▸ **Task item**
Using the listing below, output only the lines from the one that contains "mug: present [534,336,560,367]" through the one that contains "tissue box: none [113,340,154,371]", inclusive, exactly as given and without images.

▸ **The records**
-=-=-

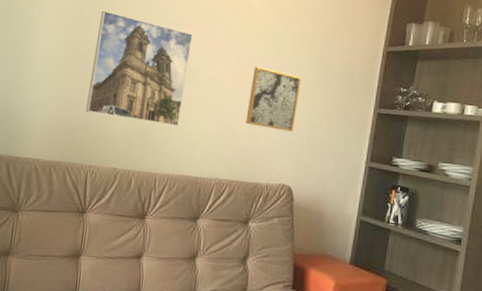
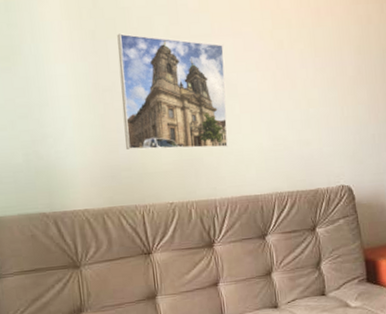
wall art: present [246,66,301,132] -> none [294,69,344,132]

-=-=-

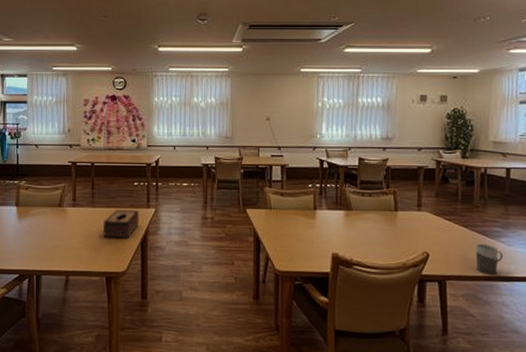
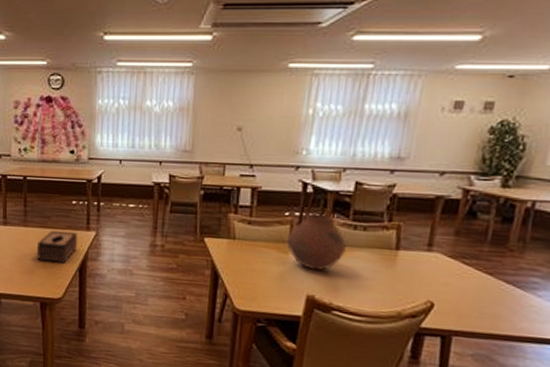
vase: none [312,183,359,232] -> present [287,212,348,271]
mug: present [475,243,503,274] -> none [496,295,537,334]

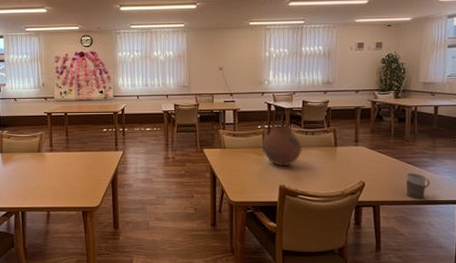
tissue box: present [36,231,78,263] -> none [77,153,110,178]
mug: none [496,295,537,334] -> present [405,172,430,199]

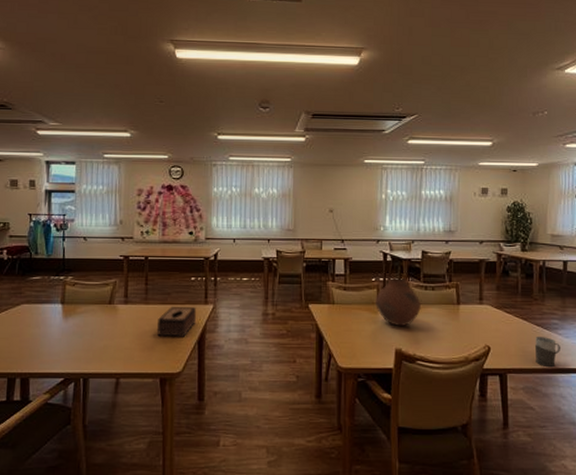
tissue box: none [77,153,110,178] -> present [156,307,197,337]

-=-=-

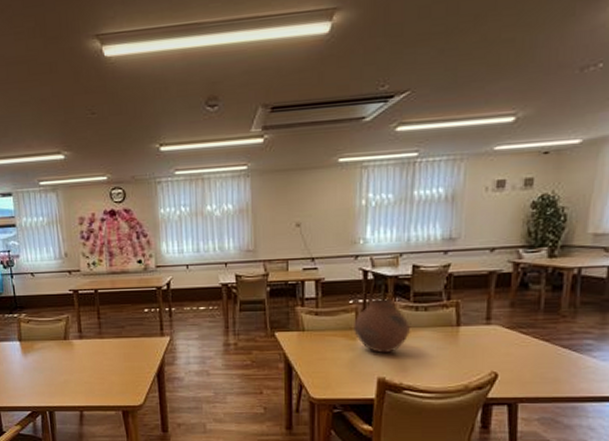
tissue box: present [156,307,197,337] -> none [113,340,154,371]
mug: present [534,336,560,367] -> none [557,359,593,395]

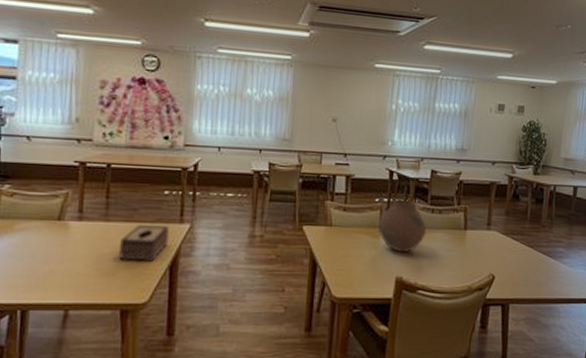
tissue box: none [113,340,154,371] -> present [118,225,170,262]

-=-=-

▸ **Solution below**
mug: present [534,336,560,367] -> none [557,359,593,395]

tissue box: none [113,340,154,371] -> present [118,225,170,262]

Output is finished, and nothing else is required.